EXCERPTED TEXT ::
★ ★ ★

Execution metrics including cost, token usage, and duration.

Properties:

Cost breakdown in USD.

const result = await runAgent({ prompt: '/task' });
console.log(`Total cost: $${result.metrics.cost.total.toFixed(4)}`);
console.log(`Input tokens cost: $${result.metrics.cost.inputTokens.toFixed(4)}`);
console.log(`Output tokens cost: $${result.metrics.cost.outputTokens.toFixed(4)}`);

Token usage statistics.

console.log(`Input: ${result.metrics.tokens.input.toLocaleString()}`);
console.log(`Output: ${result.metrics.tokens.output.toLocaleString()}`);
console.log(`Total: ${result.metrics.tokens.total.toLocaleString()}`);

Number of agent turns (request/response cycles).

console.log(`Completed in ${result.metrics.turns} turns`);

Total execution time in milliseconds.

const seconds = result.metrics.durationMs / 1000;
console.log(`Execution took ${seconds.toFixed(2)}s`);

Example - Cost Analysis:

vibeTest('cost tracking', async ({ runAgent, expect }) => {
const result = await runAgent({
prompt: '/implement feature',
model: 'claude-sonnet-4-5-20250929'
});
// Analyze cost efficiency
const costPerTurn = result.metrics.cost.total / result.metrics.turns;
console.log(`Cost per turn: $${costPerTurn.toFixed(4)}`);
// Assert budget compliance
expect(result.metrics.cost.total).toBeLessThan(0.50);
});

See Also:


logs: string[]

Array of log messages from the agent execution.

Purpose:

  • Debug agent behavior
  • Search for errors or warnings
  • Validate execution flow

Example:

const result = await runAgent({ prompt: '/deploy' });
// Check for errors
const hasErrors = result.logs.some(log =>
log.toLowerCase().includes('error')
);
if (hasErrors) {
console.error('Deployment had errors:');
result.logs
.filter(log => log.toLowerCase().includes('error'))
.forEach(log => console.error(log));
}
// Find specific messages
const deploymentLogs = result.logs.filter(log =>
log.includes('deployment')
);

Example - Error Detection:

vibeTest('error handling', async ({ runAgent, expect }) => {
const result = await runAgent({ prompt: '/risky-operation' });
// Verify no errors in logs
const errorLogs = result.logs.filter(log =>
/error|failed|exception/i.test(log)
);
expect(errorLogs).toHaveLength(0);
});

git: GitState

Git state captured before and after execution.

Interface:

interface GitState {
before: {
commit: string;
branch: string;
};
after: {
commit: string;
branch: string;
};
changedFiles: string[];
diffs: Map<string, string>;
}

Properties:

Git state before and after execution.

const result = await runAgent({ prompt: '/refactor' });
console.log('Starting commit:', result.git.before.commit);
console.log('Ending commit:', result.git.after.commit);
console.log('Branch:', result.git.before.branch);

List of files changed according to git.

console.log('Git tracked changes:');
result.git.changedFiles.forEach(file => {
console.log(` ${file}`);
});

Map of file paths to their git diffs.

★ ★ ★

INFORMATION PROVIDED ::
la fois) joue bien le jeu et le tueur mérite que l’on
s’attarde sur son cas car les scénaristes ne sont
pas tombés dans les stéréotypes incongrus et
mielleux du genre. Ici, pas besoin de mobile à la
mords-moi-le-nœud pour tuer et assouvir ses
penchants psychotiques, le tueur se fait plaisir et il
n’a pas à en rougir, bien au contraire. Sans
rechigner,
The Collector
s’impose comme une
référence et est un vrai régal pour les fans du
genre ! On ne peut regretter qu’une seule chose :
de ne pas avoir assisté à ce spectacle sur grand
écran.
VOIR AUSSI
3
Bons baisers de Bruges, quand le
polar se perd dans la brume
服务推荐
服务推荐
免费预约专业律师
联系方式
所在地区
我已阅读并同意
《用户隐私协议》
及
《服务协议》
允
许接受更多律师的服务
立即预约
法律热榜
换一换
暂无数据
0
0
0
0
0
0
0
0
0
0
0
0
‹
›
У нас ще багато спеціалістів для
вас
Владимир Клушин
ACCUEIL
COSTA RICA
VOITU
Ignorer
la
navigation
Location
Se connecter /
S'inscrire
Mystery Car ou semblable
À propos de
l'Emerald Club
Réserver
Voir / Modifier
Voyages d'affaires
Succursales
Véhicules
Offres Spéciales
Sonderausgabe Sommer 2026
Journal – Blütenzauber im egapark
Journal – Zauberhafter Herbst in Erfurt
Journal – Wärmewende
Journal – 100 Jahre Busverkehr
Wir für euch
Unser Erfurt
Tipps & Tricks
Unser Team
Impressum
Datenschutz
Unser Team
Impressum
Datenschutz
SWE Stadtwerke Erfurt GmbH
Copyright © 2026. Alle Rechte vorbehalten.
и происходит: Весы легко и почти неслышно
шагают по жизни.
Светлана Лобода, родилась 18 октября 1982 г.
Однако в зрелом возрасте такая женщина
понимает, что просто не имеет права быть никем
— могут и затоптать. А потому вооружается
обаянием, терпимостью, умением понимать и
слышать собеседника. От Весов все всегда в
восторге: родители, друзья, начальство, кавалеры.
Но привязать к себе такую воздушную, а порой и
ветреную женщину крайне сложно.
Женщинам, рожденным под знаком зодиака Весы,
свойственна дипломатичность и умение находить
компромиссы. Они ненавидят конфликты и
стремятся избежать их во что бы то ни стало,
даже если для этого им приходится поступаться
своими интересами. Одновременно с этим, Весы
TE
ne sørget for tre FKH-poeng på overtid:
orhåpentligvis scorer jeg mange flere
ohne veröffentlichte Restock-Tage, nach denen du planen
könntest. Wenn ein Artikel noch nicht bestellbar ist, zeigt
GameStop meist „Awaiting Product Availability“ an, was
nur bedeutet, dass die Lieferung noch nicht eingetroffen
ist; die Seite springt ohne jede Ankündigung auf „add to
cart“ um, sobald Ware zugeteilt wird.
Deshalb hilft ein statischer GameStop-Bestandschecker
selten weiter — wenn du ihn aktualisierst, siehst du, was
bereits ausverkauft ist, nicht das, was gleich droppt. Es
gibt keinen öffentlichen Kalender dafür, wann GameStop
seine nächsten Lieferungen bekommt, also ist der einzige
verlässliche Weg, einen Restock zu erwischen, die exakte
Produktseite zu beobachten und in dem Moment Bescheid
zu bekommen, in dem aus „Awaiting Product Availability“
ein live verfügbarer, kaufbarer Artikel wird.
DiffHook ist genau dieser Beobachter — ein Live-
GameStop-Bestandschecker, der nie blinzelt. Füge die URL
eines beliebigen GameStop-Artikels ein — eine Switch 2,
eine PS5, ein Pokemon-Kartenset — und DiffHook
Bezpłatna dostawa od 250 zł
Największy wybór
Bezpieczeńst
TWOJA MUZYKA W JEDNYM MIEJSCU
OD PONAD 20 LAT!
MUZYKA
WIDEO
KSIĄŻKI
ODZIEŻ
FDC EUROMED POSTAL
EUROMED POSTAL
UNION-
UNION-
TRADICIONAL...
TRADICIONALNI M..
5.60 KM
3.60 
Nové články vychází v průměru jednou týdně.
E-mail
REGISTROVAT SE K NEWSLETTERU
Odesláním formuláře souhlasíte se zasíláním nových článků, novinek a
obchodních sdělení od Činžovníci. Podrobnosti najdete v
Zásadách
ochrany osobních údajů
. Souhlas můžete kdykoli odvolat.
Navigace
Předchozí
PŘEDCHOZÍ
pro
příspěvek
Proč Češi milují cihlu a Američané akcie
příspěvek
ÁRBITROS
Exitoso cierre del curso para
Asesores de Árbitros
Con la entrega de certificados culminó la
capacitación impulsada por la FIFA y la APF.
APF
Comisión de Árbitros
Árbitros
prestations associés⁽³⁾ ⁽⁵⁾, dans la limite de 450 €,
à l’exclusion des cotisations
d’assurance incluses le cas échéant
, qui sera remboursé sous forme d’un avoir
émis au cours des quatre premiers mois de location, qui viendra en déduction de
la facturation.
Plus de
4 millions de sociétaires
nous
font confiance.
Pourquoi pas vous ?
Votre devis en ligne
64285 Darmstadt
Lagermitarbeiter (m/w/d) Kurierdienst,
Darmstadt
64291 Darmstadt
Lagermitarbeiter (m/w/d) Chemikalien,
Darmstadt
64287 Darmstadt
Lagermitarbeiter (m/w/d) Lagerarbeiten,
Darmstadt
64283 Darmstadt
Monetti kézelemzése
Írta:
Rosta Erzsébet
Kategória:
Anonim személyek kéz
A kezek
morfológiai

★ ★ ★

WORK ORDER :: Can you extend the agent-result documentation, starting right after its last line? The material has nothing to do with the agent-result documentation.

YOUR RESPONSE ::
const indexDiff = result.git.diffs.get('src/index.ts');
if (indexDiff) {
console.log('Changes to index.ts:');
console.log(indexDiff);
}
// Iterate all diffs
for (const [path, diff] of result.git.diffs) {
console.log(`\n=== ${path} ===`);
console.log(diff);
}

Example - Verify Git Changes:

vibeTest('git tracking', async ({ runAgent, expect }) => {
const result = await runAgent({ prompt: '/implement' });
// Verify changes were committed
expect(result.git.before.commit).not.toBe(result.git.after.commit);
// Verify expected files changed
expect(result.git.changedFiles).toContain('src/index.ts');
// Analyze specific diff
const diff = result.git.diffs.get('src/index.ts');
expect(diff).toContain('+function newFeature()');
});

hookCaptureStatus: 'complete' | 'partial' | 'failed'

Status of hook event capture for this run.

Values:

  • 'complete' - All hooks captured successfully
  • 'partial' - Some hooks failed to capture (data may be incomplete)
  • 'failed' - Hook capture failed entirely (minimal data available)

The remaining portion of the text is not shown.